Davis reminds women that this is a rare condition, and many women may have mild symptoms such as shortness of breath and swelling related to a normal pregnancy. Her goal, however, is to increase awareness of PPCM and the symptoms women need to be concerned about.
Although the incidence of PPCM seems to be rising, she says it’s hard to know if this is because the condition is, in fact, becoming more prevalent or diagnosis techniques have improved.
Davis recommends that women who are experiencing extreme symptoms talk with their doctors about further testing, noting that the condition is often a diagnosis of exclusion.
“Women can be tested for fluid overload from the heart to rule out PPCM,” she says, adding that a blood test to measure the B-type natriuretic peptide hormone can be useful, and an echocardiogram can measure the heart’s ejection fraction to determine if heart failure is the cause of the symptoms.
Even though the majority of PPCM patients don’t have a genetic history of cardiomyopathy, Davis stresses the importance of knowing your family’s health history. In Mitchell’s case, for example, her father’s death of cardiomyopathy suggests a genetic link to PPCM.
Unlike Mitchell, who was diagnosed during her pregnancy, most women are diagnosed after delivery.
“Often after pregnancy, there is a lot of fluid absorbed by the body, causing symptoms to worsen after delivery and resulting in heart failure from peripartum cardiomyopathy,” Davis says.
She advises women to talk with their doctors about any severe breathing difficulties or fluid retention issues in the weeks and months after delivery.
PPCM patients are often hospitalized until their symptoms are managed. Treatment can include diuretics, or water pills, to relieve fluid retention and swelling. Beta-blockers and ACE inhibitors can help the heart beat more efficiently, but ACE inhibitors cannot be used until after pregnancy.
“Women should consult with their doctor about which medications are safe during and after pregnancy and compatible with breastfeeding,” Davis says.
Mitchell remained hospitalized and monitored for several weeks until her condition stabilized. Six weeks later, on August 12, 2017, she gave birth to a healthy son named Raymond.
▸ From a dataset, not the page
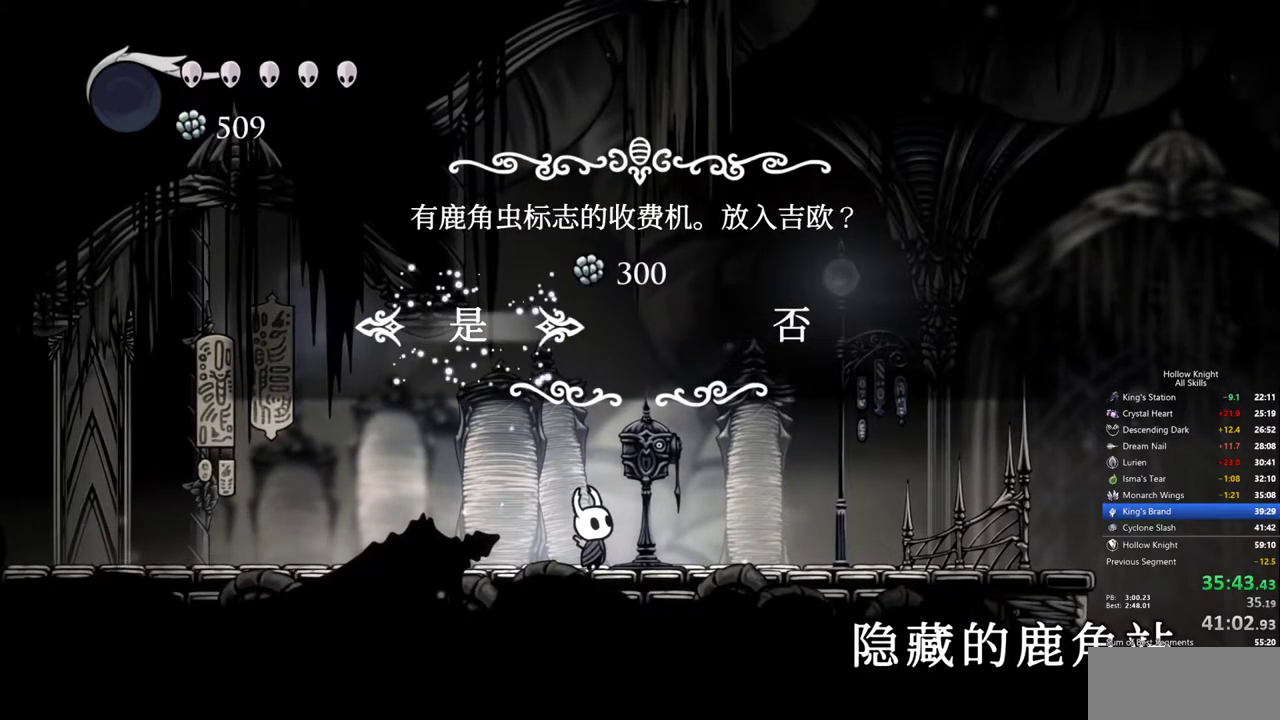
{"keys": ["down"], "events": [[83, "down", "down"]]}
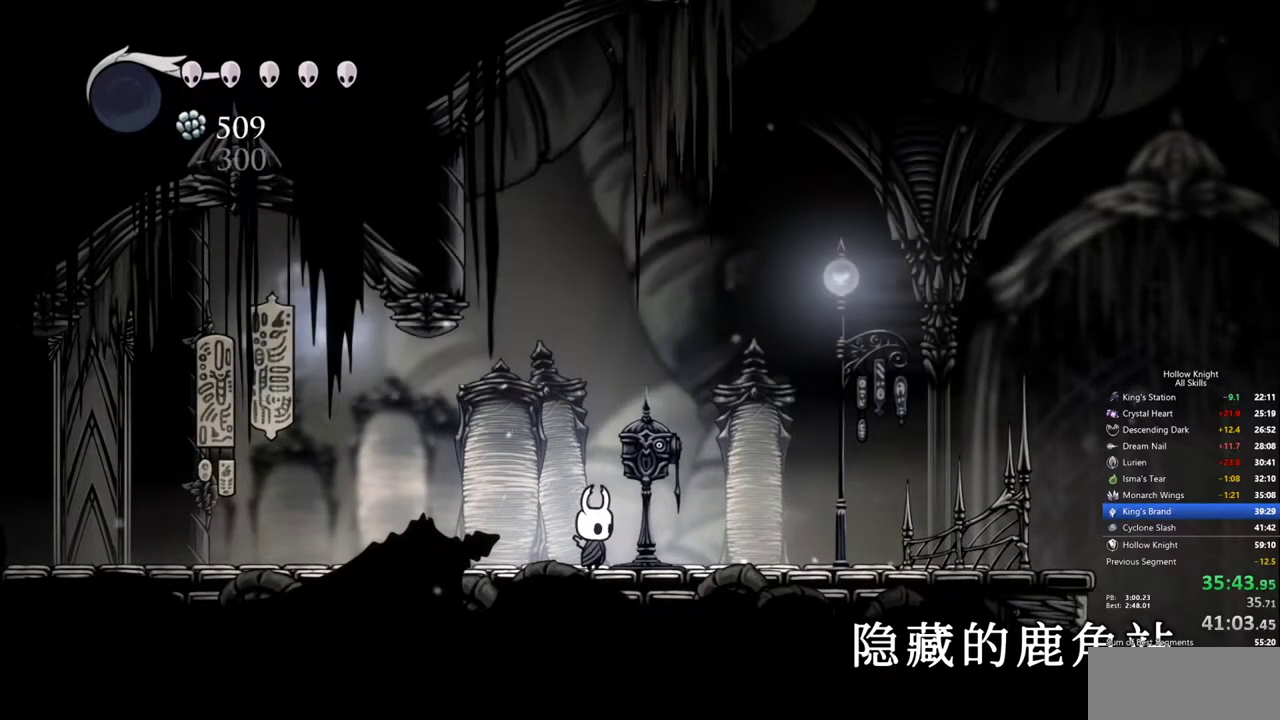
{"keys": ["down"], "events": [[333, "down", "up"], [433, "down", "down"]]}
With the knowledge that PPCM patients have a significant risk of recurrent heart failure and other complications if they become pregnant again, Mitchell says this will be her last pregnancy.
“I don’t want to go through that again,” she says.
“Patients whose heart function does not improve after treatment are at a high risk for severe complications with another pregnancy,” Davis says. “Some women whose hearts fully recover might consider another pregnancy, but the risks should first be discussed with their doctors. Women who have had PPCM should see a cardiologist on a regular basis to monitor heart function and discuss ongoing use of medications.”
Davis says her most important message to pregnant women is simple: “If you’re worried, don’t hesitate to ask your doctor. Advocate for your health.”
Mitchell agrees. She shares her story with the hope that she can increase awareness of PPCM, thankful that her challenging health scare is behind her as she looks forward to another cherished Mother’s Day celebration.